Saved data entries
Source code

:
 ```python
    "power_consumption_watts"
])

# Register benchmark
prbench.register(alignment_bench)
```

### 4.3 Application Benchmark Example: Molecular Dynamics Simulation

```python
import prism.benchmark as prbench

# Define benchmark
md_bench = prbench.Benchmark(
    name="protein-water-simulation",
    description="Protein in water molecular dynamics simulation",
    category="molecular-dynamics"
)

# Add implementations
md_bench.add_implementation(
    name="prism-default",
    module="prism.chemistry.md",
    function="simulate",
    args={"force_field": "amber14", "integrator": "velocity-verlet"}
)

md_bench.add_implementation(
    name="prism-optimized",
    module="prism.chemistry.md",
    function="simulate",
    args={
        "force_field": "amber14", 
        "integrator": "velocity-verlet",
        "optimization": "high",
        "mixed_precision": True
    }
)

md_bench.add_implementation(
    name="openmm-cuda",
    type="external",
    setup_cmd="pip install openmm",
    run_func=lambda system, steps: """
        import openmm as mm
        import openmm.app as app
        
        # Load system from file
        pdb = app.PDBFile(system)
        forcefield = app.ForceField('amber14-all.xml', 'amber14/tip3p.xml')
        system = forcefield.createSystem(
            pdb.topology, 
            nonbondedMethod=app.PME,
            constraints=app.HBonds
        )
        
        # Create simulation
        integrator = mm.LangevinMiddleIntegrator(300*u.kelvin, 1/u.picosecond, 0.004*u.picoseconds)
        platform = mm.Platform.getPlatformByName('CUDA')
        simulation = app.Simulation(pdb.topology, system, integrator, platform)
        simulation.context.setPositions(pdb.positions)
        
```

--

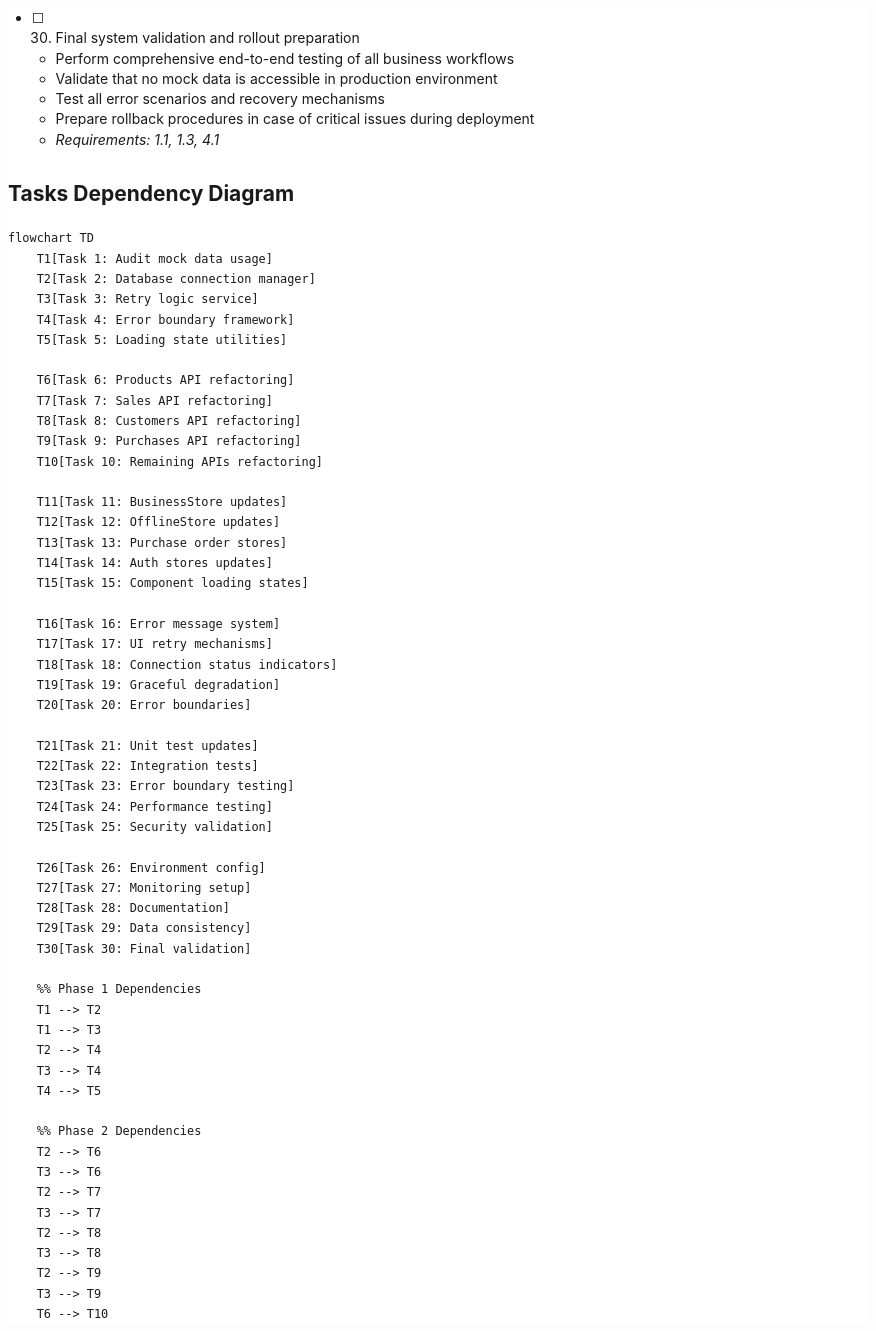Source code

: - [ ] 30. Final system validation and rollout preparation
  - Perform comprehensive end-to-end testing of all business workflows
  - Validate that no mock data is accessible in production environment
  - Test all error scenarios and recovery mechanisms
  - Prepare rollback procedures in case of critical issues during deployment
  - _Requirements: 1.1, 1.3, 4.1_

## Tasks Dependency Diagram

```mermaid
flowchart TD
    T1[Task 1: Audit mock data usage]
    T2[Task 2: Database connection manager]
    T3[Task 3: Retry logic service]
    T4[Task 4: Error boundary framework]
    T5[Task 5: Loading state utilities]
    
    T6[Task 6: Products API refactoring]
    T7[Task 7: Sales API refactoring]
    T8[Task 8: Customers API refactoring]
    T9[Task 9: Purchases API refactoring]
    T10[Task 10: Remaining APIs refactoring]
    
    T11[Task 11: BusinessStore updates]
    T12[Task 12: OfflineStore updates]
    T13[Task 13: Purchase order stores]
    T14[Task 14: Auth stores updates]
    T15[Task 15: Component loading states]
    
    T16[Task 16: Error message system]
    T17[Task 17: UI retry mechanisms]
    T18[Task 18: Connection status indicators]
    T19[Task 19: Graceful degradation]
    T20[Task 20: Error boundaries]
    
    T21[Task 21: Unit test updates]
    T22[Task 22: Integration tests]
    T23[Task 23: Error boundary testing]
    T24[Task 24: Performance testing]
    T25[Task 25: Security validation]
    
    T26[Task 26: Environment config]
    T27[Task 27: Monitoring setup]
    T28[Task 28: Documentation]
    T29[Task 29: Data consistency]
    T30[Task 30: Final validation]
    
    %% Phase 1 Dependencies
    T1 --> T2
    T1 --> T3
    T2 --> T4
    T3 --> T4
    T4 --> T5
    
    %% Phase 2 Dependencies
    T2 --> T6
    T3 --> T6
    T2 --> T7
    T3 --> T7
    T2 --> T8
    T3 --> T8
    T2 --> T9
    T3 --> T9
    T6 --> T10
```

* * *

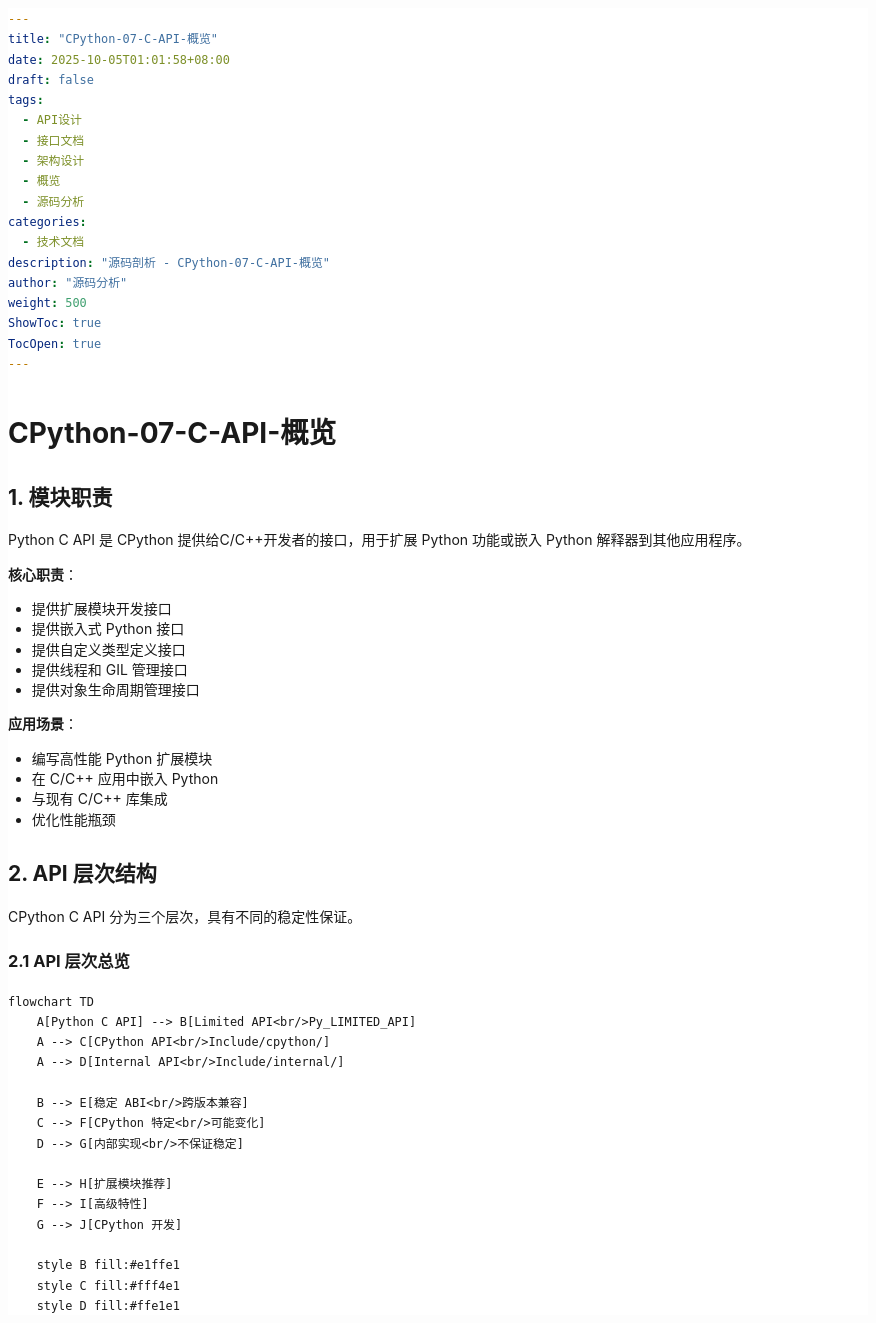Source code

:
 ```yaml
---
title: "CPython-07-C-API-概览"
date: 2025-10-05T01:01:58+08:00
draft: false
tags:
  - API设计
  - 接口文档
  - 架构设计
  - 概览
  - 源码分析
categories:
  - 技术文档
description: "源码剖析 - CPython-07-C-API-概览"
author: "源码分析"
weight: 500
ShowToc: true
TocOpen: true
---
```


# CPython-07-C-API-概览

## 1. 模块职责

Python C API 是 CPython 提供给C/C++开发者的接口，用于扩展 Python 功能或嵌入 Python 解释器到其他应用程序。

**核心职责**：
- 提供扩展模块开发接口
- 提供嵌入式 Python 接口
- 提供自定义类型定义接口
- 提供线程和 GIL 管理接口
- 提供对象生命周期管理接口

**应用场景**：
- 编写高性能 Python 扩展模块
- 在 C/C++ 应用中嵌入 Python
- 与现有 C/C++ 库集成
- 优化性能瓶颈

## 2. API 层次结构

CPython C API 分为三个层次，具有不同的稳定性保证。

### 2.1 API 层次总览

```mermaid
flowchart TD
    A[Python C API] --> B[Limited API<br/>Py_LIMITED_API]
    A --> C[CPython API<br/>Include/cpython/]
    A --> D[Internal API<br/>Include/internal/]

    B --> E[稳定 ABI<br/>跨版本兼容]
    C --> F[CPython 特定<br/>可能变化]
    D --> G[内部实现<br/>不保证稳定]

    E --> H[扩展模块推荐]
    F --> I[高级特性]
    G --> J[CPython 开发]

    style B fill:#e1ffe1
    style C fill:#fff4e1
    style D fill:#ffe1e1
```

## [Task details]
Lines in the records that hold the word "Phase" are to be counted; give only the total.

## [Exercise result]
2